Unnamed Doctor

This is the doctor whom Lucas Beauchamp goes to get when Zack Edmonds’s wife has trouble in labor; he arrives too late to prevent her death.

Henry Beauchamp

Henry Beauchamp is the oldest child of Lucas and Molly Beauchamp. He is raised alongside Roth Edmonds as the white child's "black foster-brother" (106), just as his father was raised alongside Roth’s father, Zack. When Roth, however, insists on drawing the color line between them, the seven-year-old Henry accepts the new terms of their relationship, but tells Roth, "peacefully," that "I aint shamed of nobody . . . Not even me" (110).

Zack Edmonds' Wife

In this novel Zack Edmonds’s unnamed wife dies giving birth to their son, Roth Edmonds.

Unnamed Sheriff(1)

The unnamed county sheriff who arrests Lucas is described by the narrator as "a tremendous man, fat" (62). When Lucas thought about him earlier in the story, he calls him "a redneck without any reason for pride in his forbears nor hope for it in his descendants” (43). There are two other Yoknapatawpha sheriff's in the novel, Sheriff Maydew in "Pantaloon in Black" and a second unnamed one in "Go Down, Moses." They are essentially contemporaneous, but the text does not suggest any connection between any of them - so we have created three separate "Sheriff" entries.

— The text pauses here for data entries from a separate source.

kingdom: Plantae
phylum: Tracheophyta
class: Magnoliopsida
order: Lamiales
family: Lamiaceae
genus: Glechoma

Unnamed Negro Tenant Farmers(1)

Labor on the McCaslin-Edmonds plantation is supplied by Negro tenant farmers. They don't appear in the novel, but when Lucas sees the sun coming up he thinks that in "another hour . . . every field along the creek would have a negro and a mule in it" (40). Like the fields, these mules belong to Roth Edmonds.

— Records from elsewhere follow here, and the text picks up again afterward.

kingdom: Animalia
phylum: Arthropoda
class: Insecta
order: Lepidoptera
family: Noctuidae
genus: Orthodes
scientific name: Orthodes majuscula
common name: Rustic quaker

Unnamed Observers of Archaeologists

These "men women and children come at some time during the day and look quietly on" as the archaeologists investigate the Indian mound (37).

Zack Edmonds

Zachary is the son of Cass and Alice Edmonds and the great-great-grandson (on the "distaff" side, 5) of the patriarch Lucius Quintus Carothers McCaslin. Zack was raised alongside his Negro cousin Lucas Beauchamp, and as boys they lived "almost as brothers lived" (54). But Zack grows up to inherit the plantation and Lucas grows up to be a tenant farmer on the same land, and when Zack brings Lucas' wife Molly into his big house to care for his son Roth after his wife dies in childbirth, the relationship between them festers to the point of erupting into homocidal violence.

Nat Beauchamp

The daughter of Lucas and Molly Beauchamp, Nat appears in "The Fire and the Hearth" as seen through her father’s eyes: "small, thin as a lath, young; she was their youngest and last - seventeen" (71). She marries George Wilkins, apparently in secret, but the 'ever after' involves her in an ongoing struggle against her domineering father and with her lazy husband. Despite her size, she is determined to get what she deserves from both of them.

Molly Beauchamp

Both the essentially comic character of "Molly" who appeared in "A Point of Law" and "Gold Is Not Always" and the very poignant "Molly" who appeared in "Go Down, Moses" are present in the novel Go Down, Moses. The daughter of slaves who belonged to the Worsham family, she grew up with Miss Worsham in Jefferson but moved to the McCaslin-Edmonds plantation when she married Lucas Beauchamp.

Unnamed Negro Moonshiner

Lucas initially sees his George Wilkins as a competitor in the moonshine whiskey business, along the lines of this earlier "other competitor," who "about five years ago" also tried to set up another still on the McCaslin-Edmonds place, but now, Lucas reminds himself with apparent pleasure, was "plowing and chopping and picking cotton which was not his on the State penal farm at Parchman" (33).